## Exercise brief
In the records that follow, the lines from the one containing "Locate the stack" to the one containing "Next, the white ribbon roll (515,439,553,479).", inclusive, are to be given again exactly.

## Camera-frame cuboid estimates

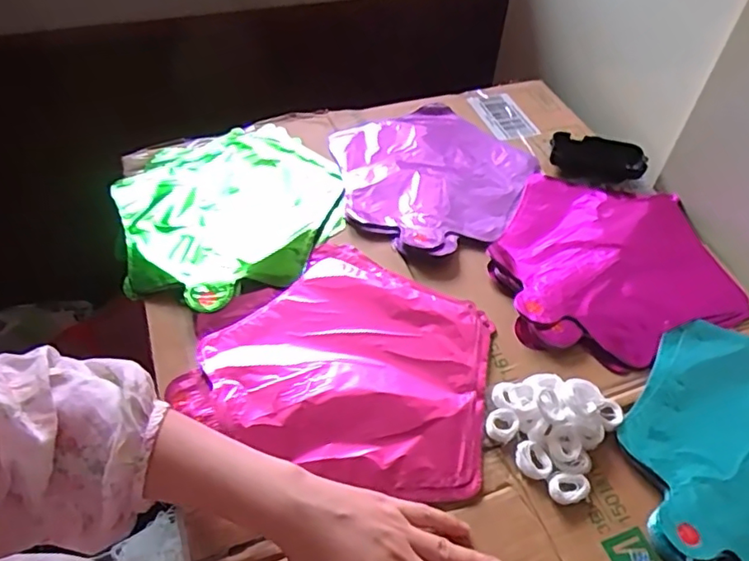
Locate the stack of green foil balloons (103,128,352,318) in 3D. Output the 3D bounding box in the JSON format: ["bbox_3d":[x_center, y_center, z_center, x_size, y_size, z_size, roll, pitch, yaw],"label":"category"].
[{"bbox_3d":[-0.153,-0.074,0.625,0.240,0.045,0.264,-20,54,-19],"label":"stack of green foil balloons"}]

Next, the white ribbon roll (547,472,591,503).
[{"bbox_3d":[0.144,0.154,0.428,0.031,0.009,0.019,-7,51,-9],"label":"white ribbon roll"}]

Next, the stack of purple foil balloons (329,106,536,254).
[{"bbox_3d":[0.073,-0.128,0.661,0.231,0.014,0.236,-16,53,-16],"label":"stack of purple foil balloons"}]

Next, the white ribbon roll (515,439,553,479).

...

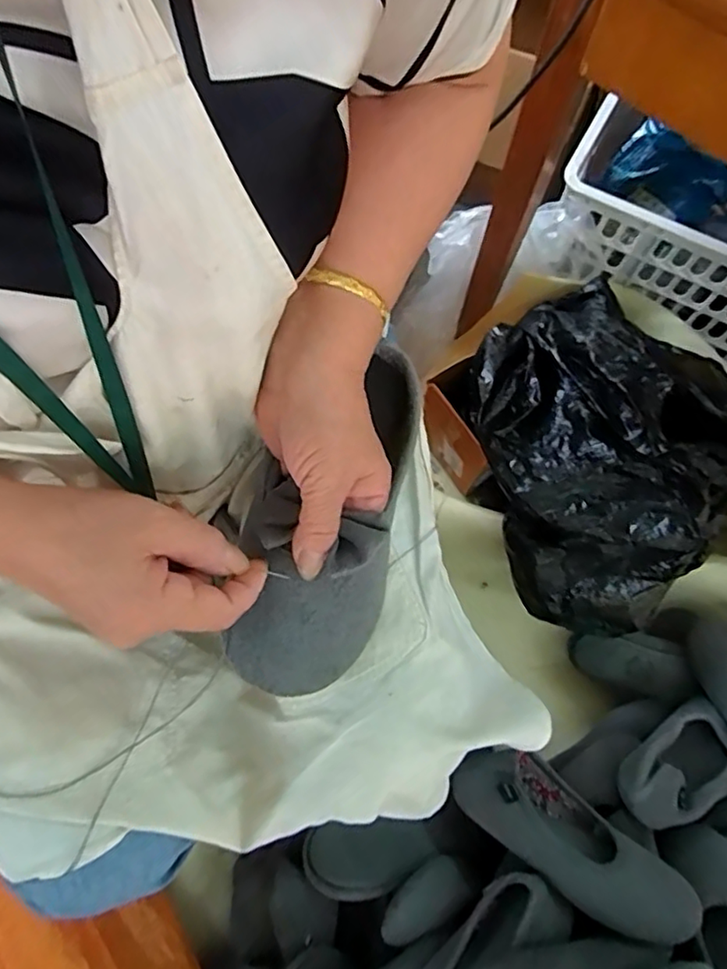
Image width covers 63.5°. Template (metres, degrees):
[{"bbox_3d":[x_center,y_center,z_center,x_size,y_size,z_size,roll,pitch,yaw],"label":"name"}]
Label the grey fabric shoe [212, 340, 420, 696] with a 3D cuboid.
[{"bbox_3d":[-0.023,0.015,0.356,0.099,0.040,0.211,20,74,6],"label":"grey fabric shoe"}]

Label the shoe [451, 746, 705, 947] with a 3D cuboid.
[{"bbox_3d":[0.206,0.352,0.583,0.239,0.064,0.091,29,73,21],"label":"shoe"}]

## Reply
Locate the stack of green foil balloons (103,128,352,318) in 3D. Output the 3D bounding box in the JSON format: ["bbox_3d":[x_center, y_center, z_center, x_size, y_size, z_size, roll, pitch, yaw],"label":"category"].
[{"bbox_3d":[-0.153,-0.074,0.625,0.240,0.045,0.264,-20,54,-19],"label":"stack of green foil balloons"}]

Next, the white ribbon roll (547,472,591,503).
[{"bbox_3d":[0.144,0.154,0.428,0.031,0.009,0.019,-7,51,-9],"label":"white ribbon roll"}]

Next, the stack of purple foil balloons (329,106,536,254).
[{"bbox_3d":[0.073,-0.128,0.661,0.231,0.014,0.236,-16,53,-16],"label":"stack of purple foil balloons"}]

Next, the white ribbon roll (515,439,553,479).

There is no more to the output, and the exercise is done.